Take a tangible example from the real world. (While not a perfect analogy to Internet DDoS, it does share some important characteristics that might help you understand why DDoS attacks are hard to handle.) Imagine that you are an important politician and that a group of people that oppose your views recruit all their friends and relatives around the world to send you hate letters. Soon you will be getting so many letters each day that your mailbox will overflow and some letters will be dropped in the street and blown away. If your supporters send you donations through the mail, their letters will either be lost or stuffed in the mailbox among the copious hate mail. To find these donations, you will have to open and sort all the mail received, wasting lots of time. If the mail you receive daily is greater than what you can process during one day, some letters will be lost or ignored. Presumably, hate letters are much more numerous than those carrying donations, so unless you can quickly and surely tell which envelopes contain donations and which contain hate mail, you stand a good chance of losing most of the donations. Your opponents have just performed a real-world distributed denial of service attack on you, depriving you of support that may be crucial to your campaign.

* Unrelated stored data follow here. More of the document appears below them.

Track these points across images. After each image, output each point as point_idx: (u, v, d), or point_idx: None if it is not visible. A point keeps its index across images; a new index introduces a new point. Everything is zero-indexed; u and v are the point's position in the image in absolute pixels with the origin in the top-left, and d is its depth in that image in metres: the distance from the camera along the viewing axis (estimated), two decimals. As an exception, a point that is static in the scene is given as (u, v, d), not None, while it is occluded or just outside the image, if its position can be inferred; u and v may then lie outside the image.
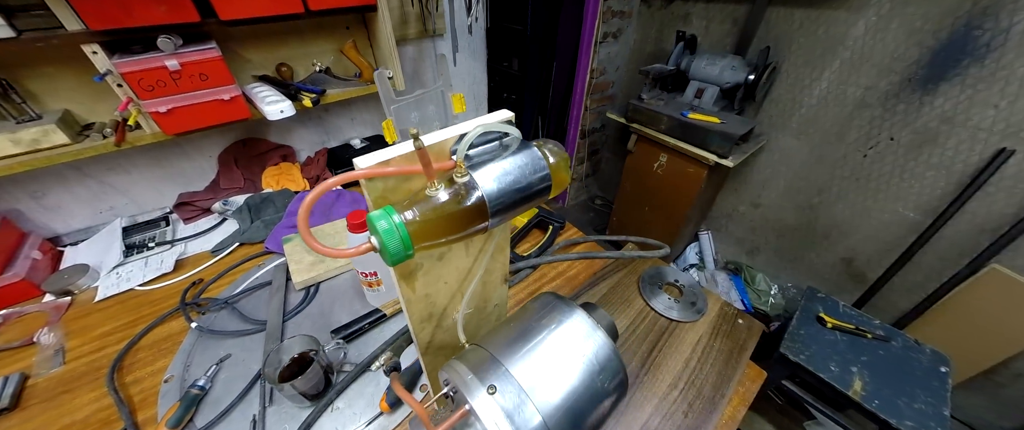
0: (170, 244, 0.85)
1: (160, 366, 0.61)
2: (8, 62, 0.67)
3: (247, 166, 1.01)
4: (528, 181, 0.30)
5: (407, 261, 0.33)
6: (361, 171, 0.24)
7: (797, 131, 1.45)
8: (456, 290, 0.40)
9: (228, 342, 0.65)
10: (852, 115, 1.30)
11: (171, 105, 0.72)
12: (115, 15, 0.62)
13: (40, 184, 0.81)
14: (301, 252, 0.79)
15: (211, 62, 0.73)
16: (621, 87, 2.04)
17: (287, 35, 0.93)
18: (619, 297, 0.75)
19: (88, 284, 0.76)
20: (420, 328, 0.40)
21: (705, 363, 0.63)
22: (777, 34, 1.38)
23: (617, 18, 1.72)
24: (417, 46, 1.15)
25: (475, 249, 0.39)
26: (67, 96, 0.75)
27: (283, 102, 0.82)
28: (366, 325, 0.66)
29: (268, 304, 0.71)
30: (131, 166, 0.89)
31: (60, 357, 0.63)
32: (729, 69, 1.39)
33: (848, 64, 1.26)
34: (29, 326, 0.68)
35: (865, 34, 1.19)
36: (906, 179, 1.25)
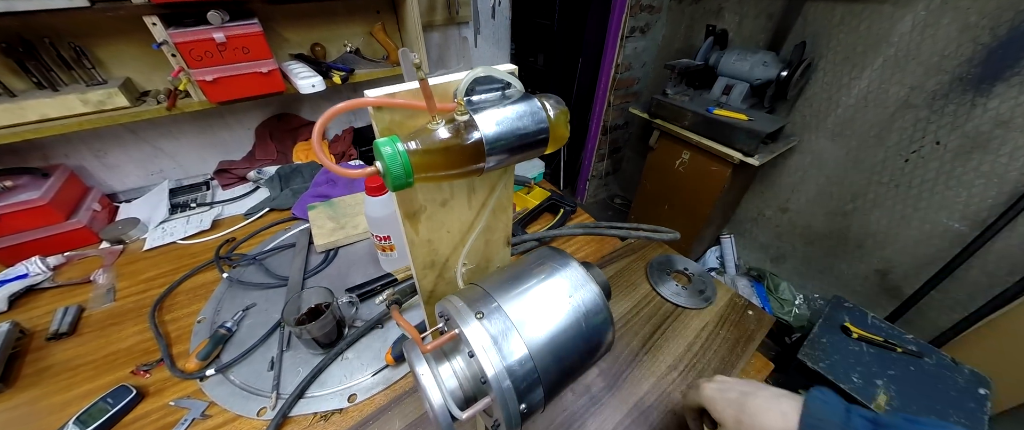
0: (209, 206, 0.92)
1: (194, 309, 0.68)
2: (81, 31, 0.76)
3: (280, 140, 1.08)
4: (525, 128, 0.31)
5: (412, 201, 0.35)
6: (370, 99, 0.27)
7: (832, 132, 1.38)
8: (458, 242, 0.43)
9: (254, 293, 0.71)
10: (894, 116, 1.22)
11: (216, 75, 0.79)
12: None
13: (103, 144, 0.91)
14: (323, 218, 0.84)
15: (253, 37, 0.79)
16: (647, 83, 2.01)
17: (322, 16, 0.99)
18: (626, 280, 0.75)
19: (138, 235, 0.84)
20: (423, 275, 0.42)
21: (708, 349, 0.63)
22: (815, 30, 1.32)
23: (646, 12, 1.70)
24: (443, 32, 1.19)
25: (478, 202, 0.41)
26: (129, 65, 0.83)
27: (315, 77, 0.88)
28: (378, 287, 0.70)
29: (291, 263, 0.77)
30: (179, 133, 0.98)
31: (111, 295, 0.70)
32: (760, 65, 1.34)
33: (892, 62, 1.18)
34: (88, 267, 0.76)
35: (912, 30, 1.12)
36: (952, 187, 1.16)
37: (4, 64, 0.73)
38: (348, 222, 0.83)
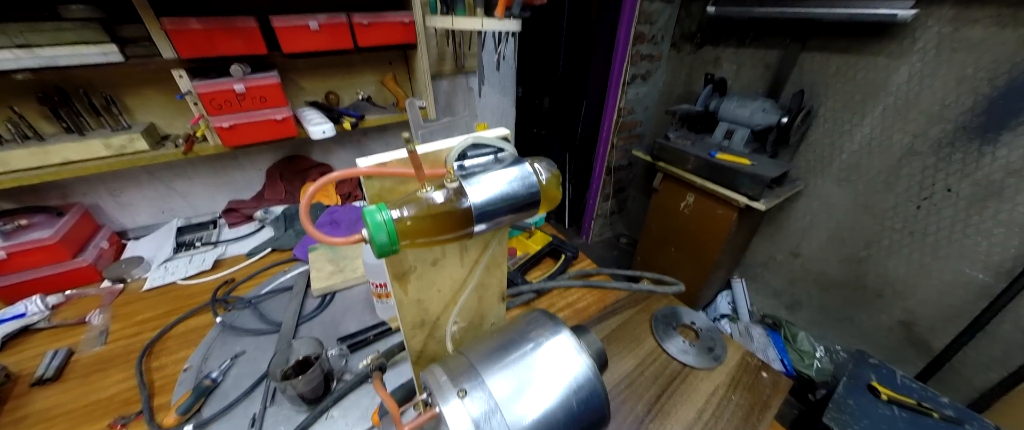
0: (214, 245, 0.93)
1: (183, 355, 0.66)
2: (113, 82, 0.82)
3: (290, 180, 1.11)
4: (516, 193, 0.31)
5: (401, 262, 0.35)
6: (360, 169, 0.27)
7: (838, 177, 1.37)
8: (449, 300, 0.41)
9: (245, 340, 0.69)
10: (900, 163, 1.21)
11: (233, 122, 0.83)
12: (202, 46, 0.75)
13: (120, 183, 0.94)
14: (323, 261, 0.84)
15: (271, 87, 0.84)
16: (649, 127, 2.06)
17: (338, 67, 1.05)
18: (629, 335, 0.72)
19: (140, 274, 0.84)
20: (411, 335, 0.40)
21: (720, 417, 0.58)
22: (812, 79, 1.35)
23: (646, 61, 1.78)
24: (451, 81, 1.25)
25: (470, 260, 0.40)
26: (153, 111, 0.89)
27: (326, 124, 0.91)
28: (371, 336, 0.67)
29: (286, 308, 0.75)
30: (193, 173, 1.01)
31: (103, 338, 0.69)
32: (760, 111, 1.37)
33: (892, 110, 1.20)
34: (86, 307, 0.76)
35: (909, 81, 1.15)
36: (970, 236, 1.12)
37: (38, 111, 0.78)
38: (347, 265, 0.83)
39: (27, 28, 0.63)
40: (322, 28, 0.84)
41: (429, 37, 1.03)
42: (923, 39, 1.09)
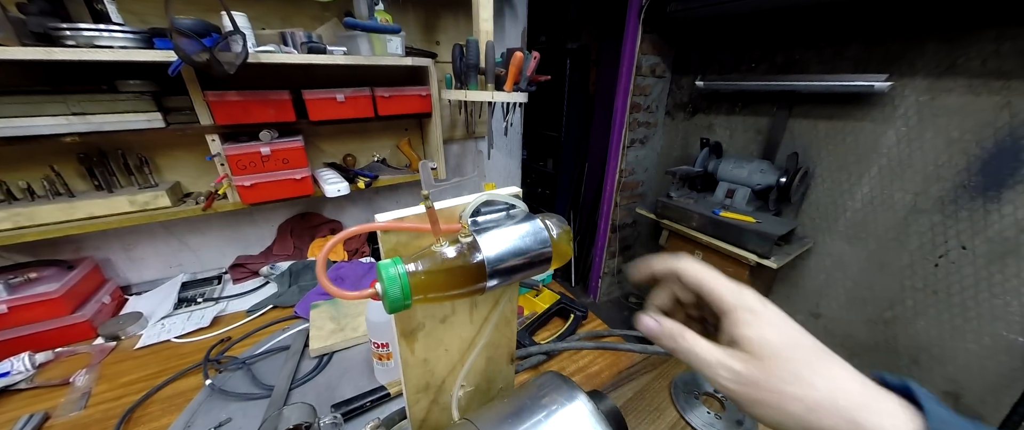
0: (215, 301, 0.92)
1: (165, 422, 0.61)
2: (149, 143, 0.89)
3: (300, 235, 1.13)
4: (528, 248, 0.31)
5: (409, 318, 0.34)
6: (378, 224, 0.28)
7: (847, 235, 1.36)
8: (457, 361, 0.39)
9: (232, 405, 0.64)
10: (907, 220, 1.21)
11: (255, 181, 0.87)
12: (238, 115, 0.83)
13: (134, 238, 0.96)
14: (325, 318, 0.81)
15: (294, 150, 0.90)
16: (651, 186, 2.12)
17: (356, 132, 1.14)
18: (648, 404, 0.66)
19: (136, 331, 0.82)
20: (415, 400, 0.38)
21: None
22: (804, 142, 1.42)
23: (643, 127, 1.90)
24: (461, 145, 1.33)
25: (480, 317, 0.39)
26: (180, 170, 0.94)
27: (341, 183, 0.96)
28: (367, 403, 0.62)
29: (281, 370, 0.71)
30: (207, 228, 1.04)
31: (84, 401, 0.65)
32: (758, 172, 1.41)
33: (887, 170, 1.23)
34: (74, 365, 0.72)
35: (898, 143, 1.20)
36: (998, 295, 1.07)
37: (76, 169, 0.83)
38: (348, 323, 0.80)
39: (86, 99, 0.71)
40: (347, 100, 0.93)
41: (443, 107, 1.12)
42: (903, 106, 1.17)
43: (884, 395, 0.20)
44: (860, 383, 0.20)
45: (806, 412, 0.19)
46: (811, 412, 0.19)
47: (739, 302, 0.23)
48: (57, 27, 0.61)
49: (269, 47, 0.78)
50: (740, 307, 0.23)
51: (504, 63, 0.88)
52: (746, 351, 0.21)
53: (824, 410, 0.19)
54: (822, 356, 0.21)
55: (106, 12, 0.66)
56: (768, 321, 0.22)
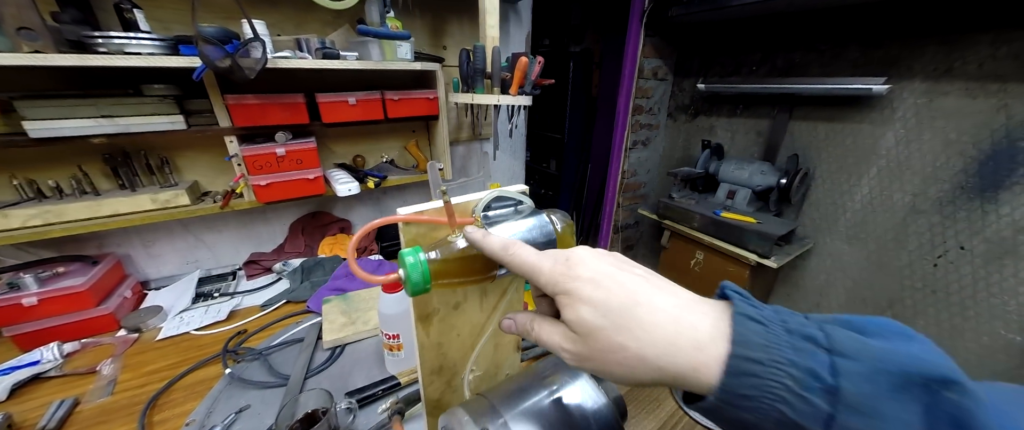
0: (230, 296, 0.95)
1: (188, 408, 0.64)
2: (171, 145, 0.93)
3: (310, 234, 1.16)
4: (535, 240, 0.34)
5: (426, 303, 0.37)
6: (401, 216, 0.31)
7: (847, 235, 1.38)
8: (468, 347, 0.42)
9: (251, 393, 0.67)
10: (906, 221, 1.23)
11: (270, 180, 0.91)
12: (254, 117, 0.86)
13: (154, 235, 1.00)
14: (336, 313, 0.85)
15: (308, 151, 0.94)
16: (653, 187, 2.14)
17: (367, 134, 1.17)
18: (647, 395, 0.68)
19: (156, 324, 0.86)
20: (429, 381, 0.41)
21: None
22: (804, 144, 1.44)
23: (645, 129, 1.92)
24: (466, 146, 1.37)
25: (489, 305, 0.42)
26: (198, 170, 0.98)
27: (352, 183, 0.99)
28: (379, 391, 0.65)
29: (295, 360, 0.74)
30: (223, 226, 1.07)
31: (110, 388, 0.68)
32: (758, 173, 1.44)
33: (886, 171, 1.25)
34: (99, 355, 0.76)
35: (896, 145, 1.22)
36: (996, 295, 1.09)
37: (101, 169, 0.87)
38: (359, 317, 0.83)
39: (115, 102, 0.75)
40: (359, 103, 0.96)
41: (450, 110, 1.16)
42: (901, 109, 1.19)
43: (698, 304, 0.22)
44: (676, 308, 0.22)
45: (629, 371, 0.22)
46: (632, 370, 0.22)
47: (555, 288, 0.25)
48: (90, 35, 0.65)
49: (285, 53, 0.82)
50: (558, 293, 0.24)
51: (509, 67, 0.92)
52: (577, 333, 0.23)
53: (641, 365, 0.21)
54: (636, 307, 0.22)
55: (135, 20, 0.70)
56: (581, 299, 0.23)
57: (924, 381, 0.17)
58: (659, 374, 0.21)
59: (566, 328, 0.24)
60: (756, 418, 0.18)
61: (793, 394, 0.18)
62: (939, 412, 0.16)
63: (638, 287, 0.23)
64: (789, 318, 0.20)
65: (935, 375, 0.17)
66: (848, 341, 0.19)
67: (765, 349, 0.19)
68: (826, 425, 0.17)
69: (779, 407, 0.18)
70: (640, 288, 0.23)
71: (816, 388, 0.18)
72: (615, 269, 0.24)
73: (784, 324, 0.20)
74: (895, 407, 0.17)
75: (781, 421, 0.18)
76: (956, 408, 0.16)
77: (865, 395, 0.17)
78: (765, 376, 0.18)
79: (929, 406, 0.16)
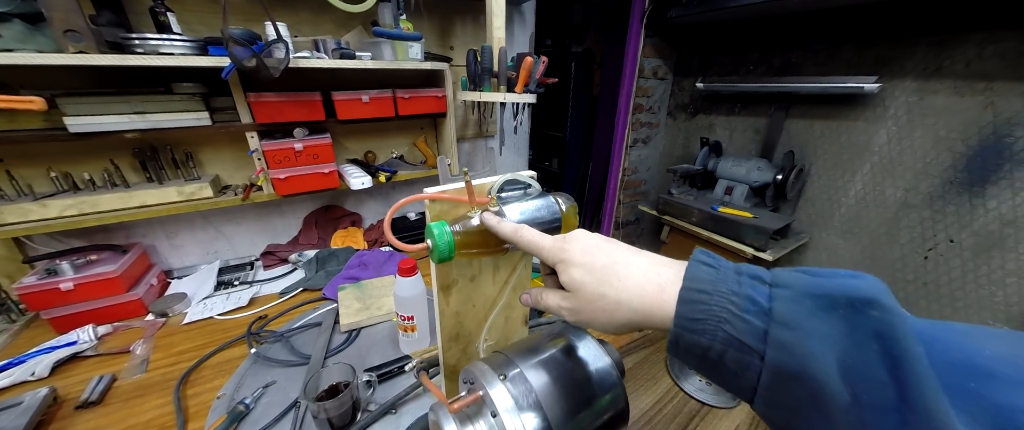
0: (250, 284, 1.00)
1: (217, 384, 0.69)
2: (195, 141, 0.98)
3: (323, 227, 1.21)
4: (542, 218, 0.39)
5: (447, 274, 0.41)
6: (428, 194, 0.36)
7: (841, 230, 1.42)
8: (482, 318, 0.47)
9: (275, 370, 0.72)
10: (898, 215, 1.27)
11: (289, 174, 0.96)
12: (274, 114, 0.91)
13: (177, 226, 1.05)
14: (351, 299, 0.89)
15: (323, 146, 0.99)
16: (653, 184, 2.19)
17: (377, 131, 1.22)
18: (645, 373, 0.73)
19: (181, 309, 0.91)
20: (447, 347, 0.45)
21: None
22: (800, 141, 1.48)
23: (646, 128, 1.97)
24: (472, 143, 1.41)
25: (500, 280, 0.46)
26: (220, 165, 1.03)
27: (365, 177, 1.04)
28: (395, 369, 0.70)
29: (316, 341, 0.79)
30: (242, 218, 1.12)
31: (144, 366, 0.73)
32: (755, 170, 1.48)
33: (879, 167, 1.29)
34: (130, 338, 0.81)
35: (889, 142, 1.26)
36: (984, 286, 1.13)
37: (130, 163, 0.92)
38: (373, 303, 0.88)
39: (147, 99, 0.80)
40: (372, 101, 1.01)
41: (457, 107, 1.20)
42: (893, 107, 1.23)
43: (666, 261, 0.28)
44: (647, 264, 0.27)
45: (610, 316, 0.27)
46: (612, 314, 0.27)
47: (553, 258, 0.30)
48: (128, 37, 0.70)
49: (304, 53, 0.87)
50: (556, 262, 0.30)
51: (515, 67, 0.96)
52: (570, 291, 0.29)
53: (619, 308, 0.27)
54: (615, 265, 0.28)
55: (168, 23, 0.75)
56: (573, 264, 0.29)
57: (848, 302, 0.20)
58: (633, 314, 0.26)
59: (563, 291, 0.30)
60: (707, 340, 0.22)
61: (734, 315, 0.22)
62: (863, 326, 0.19)
63: (618, 252, 0.29)
64: (746, 267, 0.24)
65: (859, 297, 0.19)
66: (787, 276, 0.22)
67: (712, 283, 0.23)
68: (763, 339, 0.21)
69: (724, 327, 0.22)
70: (620, 252, 0.29)
71: (753, 310, 0.21)
72: (602, 242, 0.30)
73: (736, 269, 0.24)
74: (818, 322, 0.20)
75: (726, 339, 0.22)
76: (879, 323, 0.19)
77: (792, 313, 0.20)
78: (711, 303, 0.22)
79: (853, 322, 0.19)
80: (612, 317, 0.27)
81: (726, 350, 0.22)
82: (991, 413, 0.17)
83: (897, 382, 0.18)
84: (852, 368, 0.19)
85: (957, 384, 0.17)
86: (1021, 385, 0.17)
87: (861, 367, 0.19)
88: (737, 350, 0.21)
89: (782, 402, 0.21)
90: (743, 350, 0.21)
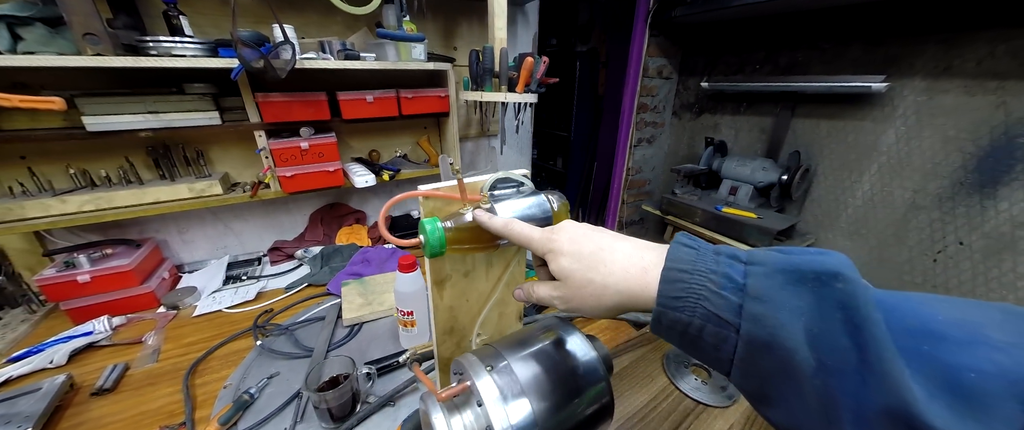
0: (257, 279, 1.03)
1: (224, 374, 0.72)
2: (205, 139, 1.01)
3: (328, 224, 1.24)
4: (534, 215, 0.40)
5: (440, 269, 0.43)
6: (422, 191, 0.37)
7: (848, 231, 1.40)
8: (476, 313, 0.48)
9: (280, 362, 0.74)
10: (906, 217, 1.25)
11: (295, 172, 0.98)
12: (281, 114, 0.94)
13: (188, 222, 1.08)
14: (354, 294, 0.91)
15: (328, 145, 1.01)
16: (658, 184, 2.18)
17: (381, 130, 1.24)
18: (641, 372, 0.74)
19: (191, 302, 0.94)
20: (442, 340, 0.47)
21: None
22: (806, 140, 1.46)
23: (650, 127, 1.96)
24: (475, 143, 1.43)
25: (494, 276, 0.47)
26: (229, 163, 1.06)
27: (369, 175, 1.06)
28: (395, 362, 0.72)
29: (319, 335, 0.82)
30: (250, 215, 1.16)
31: (155, 356, 0.76)
32: (760, 170, 1.47)
33: (887, 168, 1.27)
34: (143, 329, 0.84)
35: (897, 142, 1.24)
36: (995, 289, 1.10)
37: (144, 161, 0.96)
38: (375, 299, 0.90)
39: (160, 99, 0.83)
40: (376, 100, 1.03)
41: (459, 107, 1.22)
42: (901, 107, 1.21)
43: (650, 245, 0.29)
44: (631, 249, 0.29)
45: (597, 300, 0.28)
46: (599, 298, 0.28)
47: (543, 248, 0.32)
48: (143, 39, 0.73)
49: (310, 54, 0.89)
50: (545, 252, 0.32)
51: (516, 66, 0.97)
52: (559, 280, 0.30)
53: (606, 291, 0.28)
54: (601, 252, 0.29)
55: (180, 26, 0.78)
56: (561, 253, 0.30)
57: (815, 276, 0.21)
58: (619, 297, 0.27)
59: (553, 282, 0.31)
60: (687, 316, 0.24)
61: (712, 292, 0.23)
62: (828, 297, 0.20)
63: (603, 239, 0.30)
64: (724, 248, 0.26)
65: (824, 271, 0.21)
66: (762, 255, 0.24)
67: (692, 263, 0.25)
68: (737, 313, 0.22)
69: (702, 303, 0.23)
70: (605, 239, 0.30)
71: (729, 287, 0.23)
72: (589, 230, 0.32)
73: (715, 250, 0.26)
74: (788, 295, 0.21)
75: (705, 315, 0.23)
76: (842, 294, 0.20)
77: (765, 287, 0.22)
78: (690, 281, 0.24)
79: (819, 294, 0.21)
80: (599, 301, 0.28)
81: (705, 325, 0.23)
82: (941, 371, 0.18)
83: (857, 346, 0.19)
84: (818, 336, 0.20)
85: (912, 347, 0.19)
86: (967, 345, 0.18)
87: (826, 334, 0.20)
88: (715, 325, 0.23)
89: (755, 371, 0.22)
90: (720, 324, 0.23)
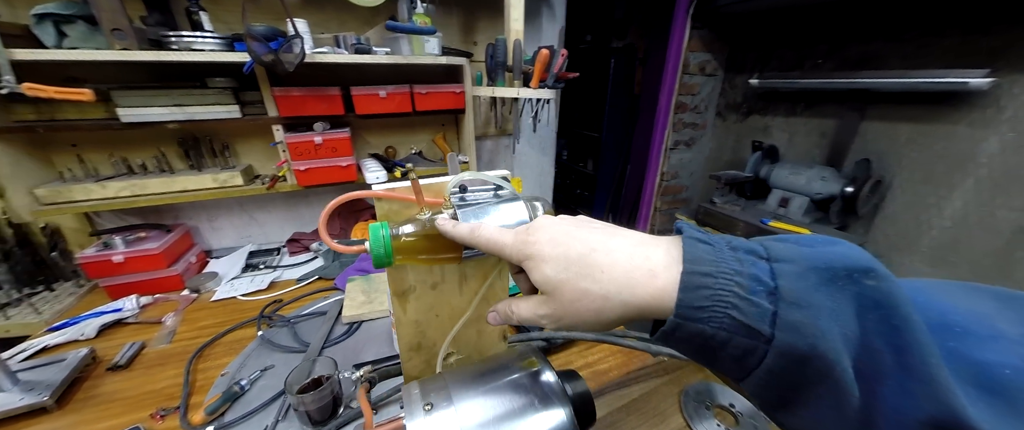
0: (273, 269, 1.06)
1: (225, 361, 0.73)
2: (228, 132, 1.05)
3: (345, 218, 1.25)
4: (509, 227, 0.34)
5: (402, 279, 0.38)
6: (371, 192, 0.33)
7: (931, 257, 1.18)
8: (448, 330, 0.43)
9: (276, 355, 0.74)
10: (1011, 244, 1.02)
11: (309, 166, 1.00)
12: (297, 108, 0.95)
13: (217, 210, 1.14)
14: (357, 291, 0.90)
15: (342, 140, 1.01)
16: (696, 192, 2.00)
17: (399, 127, 1.23)
18: (652, 407, 0.64)
19: (212, 287, 0.98)
20: (408, 357, 0.42)
21: (761, 525, 0.47)
22: (879, 148, 1.25)
23: (689, 129, 1.80)
24: (495, 141, 1.38)
25: (470, 291, 0.42)
26: (252, 155, 1.10)
27: (381, 172, 1.05)
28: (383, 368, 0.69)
29: (317, 330, 0.81)
30: (273, 206, 1.20)
31: (170, 337, 0.80)
32: (818, 179, 1.28)
33: (988, 183, 1.05)
34: (166, 309, 0.89)
35: (1003, 152, 1.01)
36: None
37: (176, 152, 1.02)
38: (377, 297, 0.88)
39: (184, 93, 0.87)
40: (389, 96, 1.02)
41: (477, 104, 1.18)
42: (1011, 107, 0.98)
43: (651, 240, 0.24)
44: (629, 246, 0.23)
45: (597, 314, 0.23)
46: (599, 311, 0.23)
47: (519, 254, 0.26)
48: (165, 34, 0.76)
49: (324, 49, 0.89)
50: (522, 259, 0.26)
51: (533, 61, 0.91)
52: (544, 293, 0.25)
53: (606, 304, 0.23)
54: (592, 254, 0.23)
55: (201, 21, 0.80)
56: (543, 259, 0.24)
57: (847, 272, 0.18)
58: (624, 308, 0.22)
59: (537, 296, 0.26)
60: (712, 328, 0.19)
61: (741, 298, 0.19)
62: (863, 298, 0.18)
63: (593, 237, 0.24)
64: (732, 239, 0.22)
65: (856, 267, 0.19)
66: (783, 248, 0.21)
67: (714, 264, 0.20)
68: (772, 322, 0.18)
69: (730, 313, 0.19)
70: (595, 237, 0.24)
71: (760, 291, 0.19)
72: (573, 227, 0.26)
73: (729, 243, 0.22)
74: (825, 297, 0.18)
75: (733, 326, 0.19)
76: (877, 292, 0.18)
77: (800, 290, 0.19)
78: (715, 287, 0.20)
79: (853, 294, 0.18)
80: (599, 316, 0.23)
81: (731, 337, 0.19)
82: (973, 370, 0.17)
83: (896, 349, 0.17)
84: (853, 340, 0.18)
85: (940, 345, 0.17)
86: (990, 339, 0.17)
87: (862, 339, 0.18)
88: (744, 336, 0.19)
89: (783, 382, 0.19)
90: (751, 335, 0.19)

What could you do to defend yourself? Well, you could buy a bigger mailbox, but your opponents can simply increase the number of letters they send, or recruit more helpers. You must still identify the donations in the even larger pool of letters. You could hire more people to go through letters a costly solution since you have to pay them from diminishing donations. If your opponents can recruit more helpers for free, they can make your processing costs as high as they like. You could also try to make the job of processing mail easier by asking your supporters to use specially colored envelopes. Your processing staff can then simply discard all envelopes that are not of the specified color, without opening them. Of course, as soon as your opponents learn of this tactic they will purchase the same colored envelopes and you are back where you started. You could try to contact post offices around the country asking them to keep an eye on people sending loads of letters to you. This will only work if your opponents are not widely spread and must therefore send many letters each day from the same post office. Further, it depends on cooperation that post offices may be unwilling or unable to provide. Their job is delivering letters, not monitoring or filtering out letters people do not want to get. If many of those sending hate mail (and some sending donations) are in different countries, your chances of getting post office cooperation are even smaller. You could also try to use the postmark on the letters to track where they were sent from, then pay special attention to post offices that your supporters use or to post offices that handle suspiciously large amounts of your mail. This means that you will have to keep a list of all postmarks you have seen and classify each letter according to its postmark, to look for anomalous amounts of mail carrying a certain postmark. If your opponents are numerous and well spread all over the world this tactic will fail. Further, postmarks are fairly nonspecific locators, so you are likely to lose some donations while discarding the hate letters coming to you from a specific postmark.

As stated before, the analogy is not perfect, but there are important similarities. In particular, solutions similar to those above, as well as numerous other approaches specific to the Internet world, have been proposed to deal with DDoS. Like the solutions listed above that try to solve the postal problem, the Internet DDoS solutions often have limitations or do not work well in the real world. This book will survey those approaches, presenting their good and bad sides, and provide pointers for further reference. It will also talk about ways to secure and strengthen your network so it cannot be easily taken offline, steps to take once you are under attack (or an unwitting source of the attack), and what law enforcement can do to help you with a DDoS problem.